Watson’s pairing of weather and politics resonates in Louisiana, where the occasional hurricane — and the subsequent haggling among politicians about storm recovery — remind us that any time there’s an ill wind, raucous debate can’t be far behind.
Watson, a native of South Africa who died in 2008, did a number of things through a long and colorful career, including work making nature documentaries and a stint as a sumo wrestling commentator on British television. But Watson’s chief legacy might very well be “Heaven’s Breath,” his 1984 book that offered general readers a natural history of wind. It’s back in print now in a new edition, and as one might expect, Louisiana’s hurricanes figure into the story.
Watson mentions Camille, which visited Louisiana in 1969, and Betsy, the 1965 storm that also afflicted the state, ranking for a time as the greatest U.S. natural disaster ever. “But her ravages,” Watson says of Betsy, “pale into insignificance compared with an anonymous cyclone of only moderate strength that hit the coast of Bangladesh in 1970, killing an estimated 300,000 people. The difference lies in the effects, not of direct wind, but of the storm surge those winds can produce.”
The issue of storm surge has even greater importance in Louisiana since Watson made his observation, as coastal land loss makes the state more vulnerable to wind-driven waters during major storms.
Regardless of their related effects, the basic power of hurricanes is awesome, Watson reminds readers. “An ordinary summer afternoon thunderstorm has the energy equivalent of thirteen Nagasaki-type atomic bombs,” he notes. “Most hurricanes have at least 25,000 times that potential for destruction.”

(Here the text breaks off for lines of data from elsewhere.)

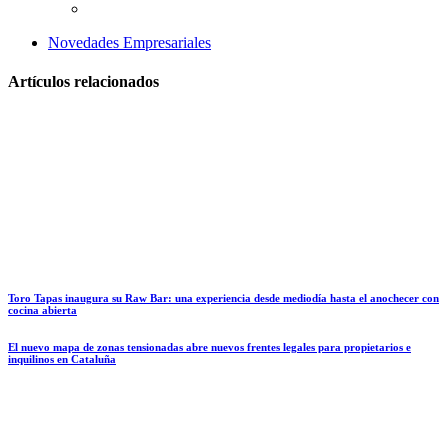
Novedades Empresariales
Artículos relacionados
Toro Tapas inaugura su Raw Bar: una experiencia desde mediodía hasta el anochecer con
cocina abierta
El nuevo mapa de zonas tensionadas abre nuevos frentes legales para propietarios e
inquilinos en Cataluña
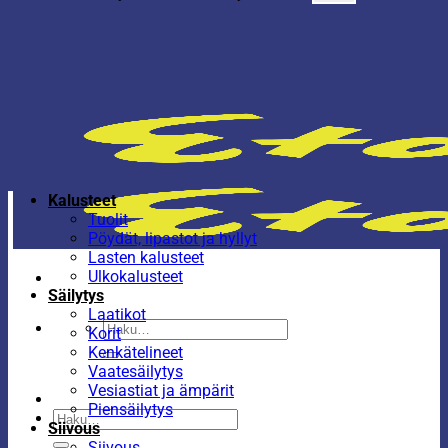
Kalusteet
Tuolit
Pöydät, lipastot ja hyllyt
Lasten kalusteet
Ulkokalusteet
Säilytys
Laatikot
Etsi:
Korit
Kenkätelineet
Vaatesäilytys
Vesiastiat ja ämpärit
Piensäilytys
Etsi:
Siivous
Siivous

But wind can do good things, too, Watson is quick to point out. “Ordinary everyday winds put a large number of plants, at all stages of their life cycles, to flight. Collections taken from the summer air over Louisiana found the seeds of four species of daisy or thistle, five different grasses and a cottonwood, all lurking at a height of 1,500 meters, just waiting to descend on some new and likely habitat.”